Assignment: Pictures appear among the records. Write out all else exactly as it stands.

┌────────

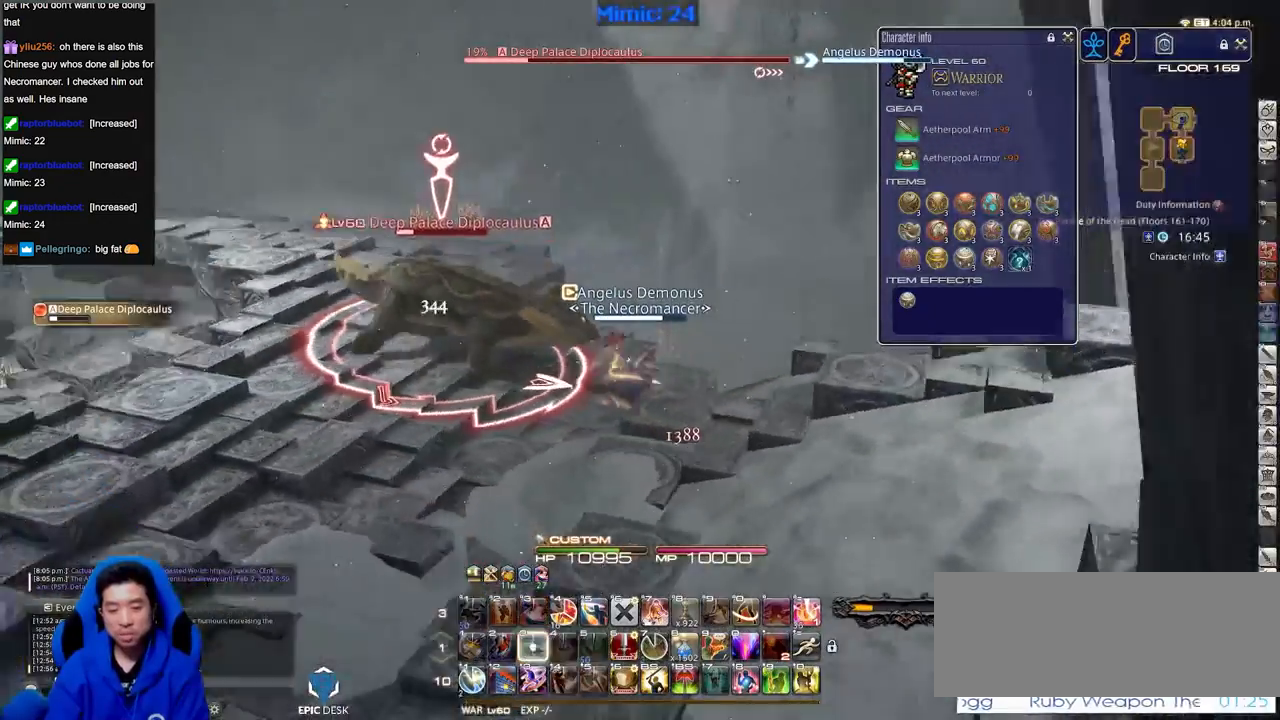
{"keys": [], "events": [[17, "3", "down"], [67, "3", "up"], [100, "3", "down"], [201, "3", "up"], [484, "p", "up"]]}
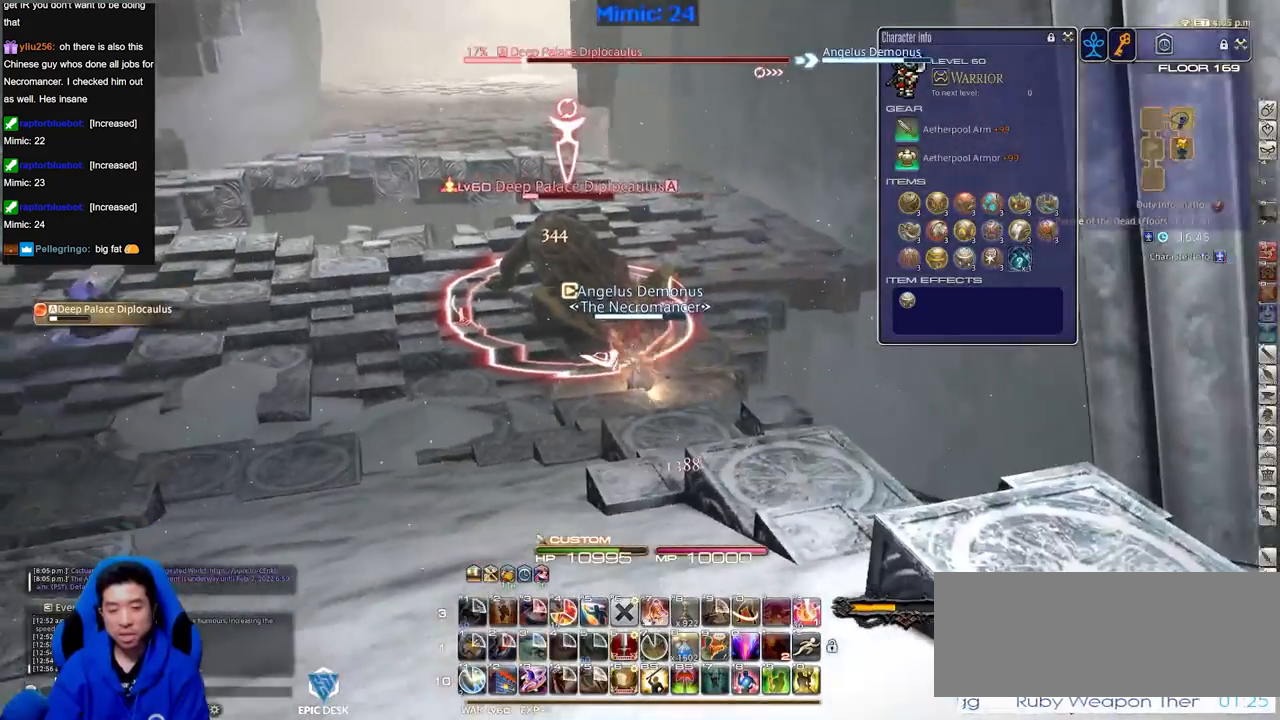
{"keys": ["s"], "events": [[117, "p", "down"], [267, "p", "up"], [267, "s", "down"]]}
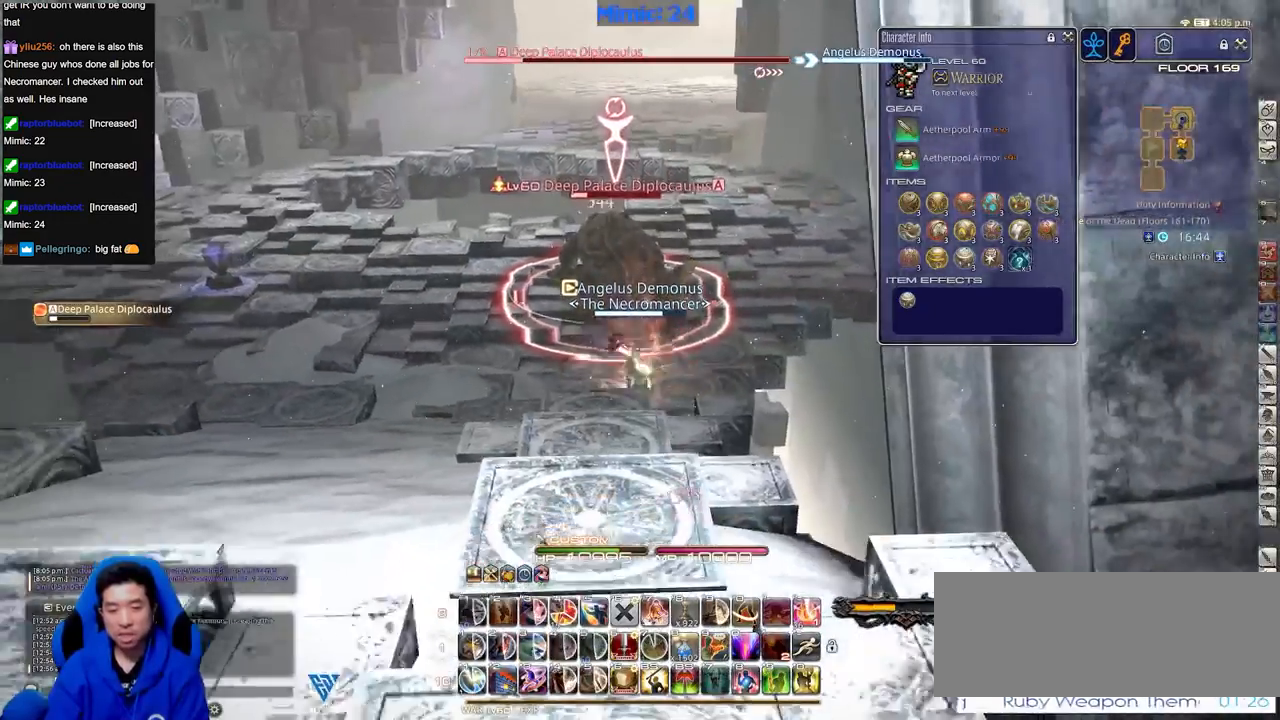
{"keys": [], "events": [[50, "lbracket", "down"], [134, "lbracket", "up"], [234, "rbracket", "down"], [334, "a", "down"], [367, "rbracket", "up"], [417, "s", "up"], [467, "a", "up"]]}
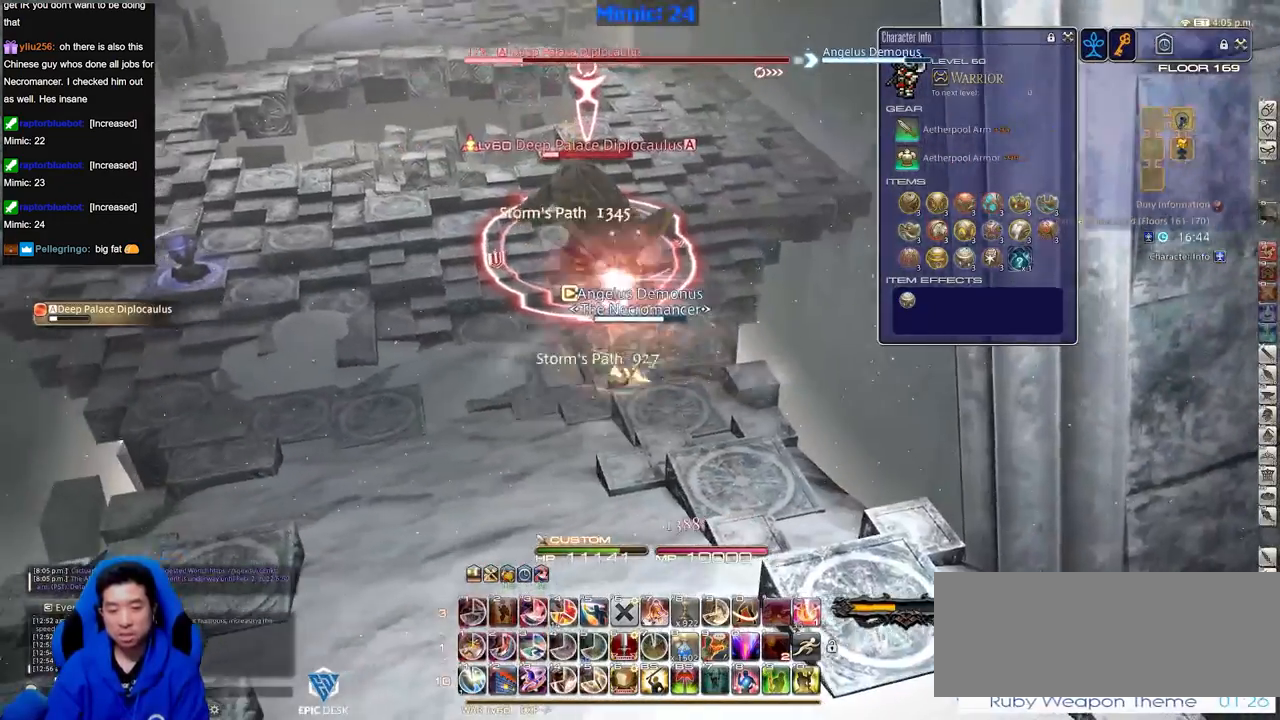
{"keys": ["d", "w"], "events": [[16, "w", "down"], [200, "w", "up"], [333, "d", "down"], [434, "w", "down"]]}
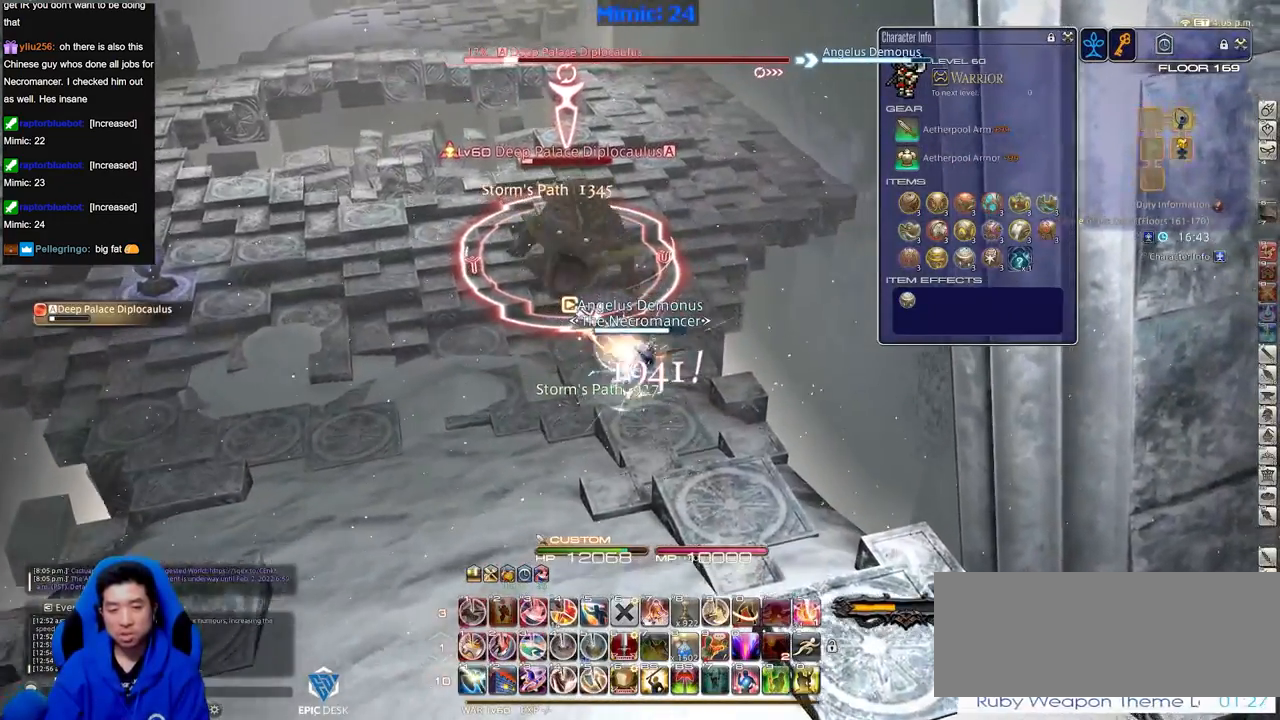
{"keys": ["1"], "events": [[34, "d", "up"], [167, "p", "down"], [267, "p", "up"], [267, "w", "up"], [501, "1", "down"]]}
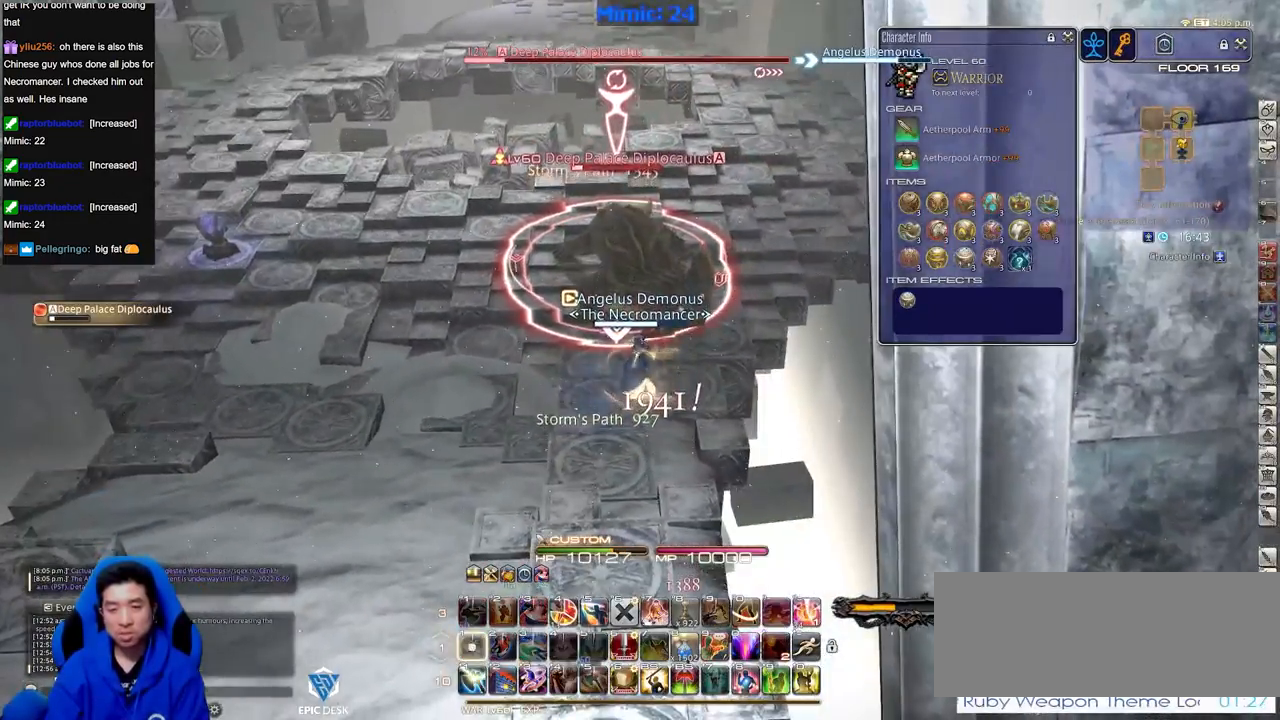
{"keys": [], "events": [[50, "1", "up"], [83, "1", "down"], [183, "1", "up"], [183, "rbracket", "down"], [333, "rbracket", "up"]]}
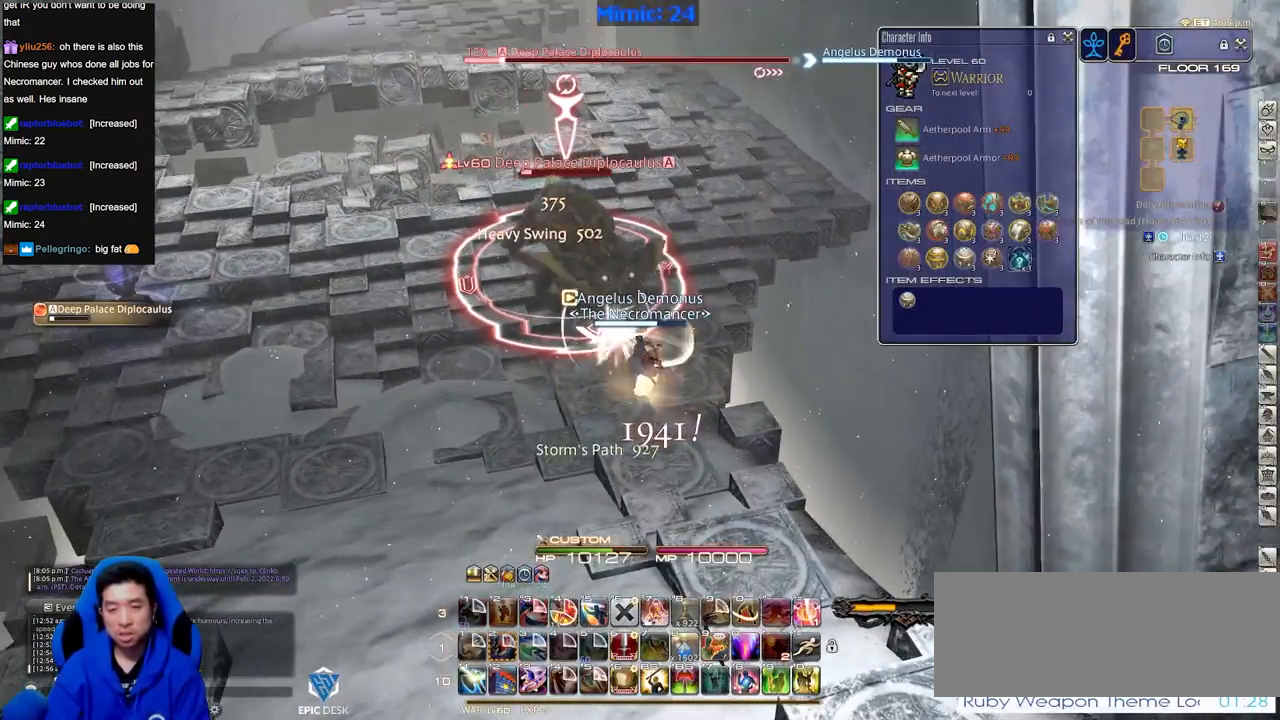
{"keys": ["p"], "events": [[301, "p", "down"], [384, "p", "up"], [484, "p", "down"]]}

└────────

The answer:
{"keys": [], "events": [[17, "3", "down"], [67, "3", "up"], [100, "3", "down"], [201, "3", "up"], [484, "p", "up"]]}
{"keys": ["s"], "events": [[117, "p", "down"], [267, "p", "up"], [267, "s", "down"]]}
{"keys": [], "events": [[50, "lbracket", "down"], [134, "lbracket", "up"], [234, "rbracket", "down"], [334, "a", "down"], [367, "rbracket", "up"], [417, "s", "up"], [467, "a", "up"]]}
{"keys": ["d", "w"], "events": [[16, "w", "down"], [200, "w", "up"], [333, "d", "down"], [434, "w", "down"]]}
{"keys": ["1"], "events": [[34, "d", "up"], [167, "p", "down"], [267, "p", "up"], [267, "w", "up"], [501, "1", "down"]]}
{"keys": [], "events": [[50, "1", "up"], [83, "1", "down"], [183, "1", "up"], [183, "rbracket", "down"], [333, "rbracket", "up"]]}
{"keys": ["p"], "events": [[301, "p", "down"], [384, "p", "up"], [484, "p", "down"]]}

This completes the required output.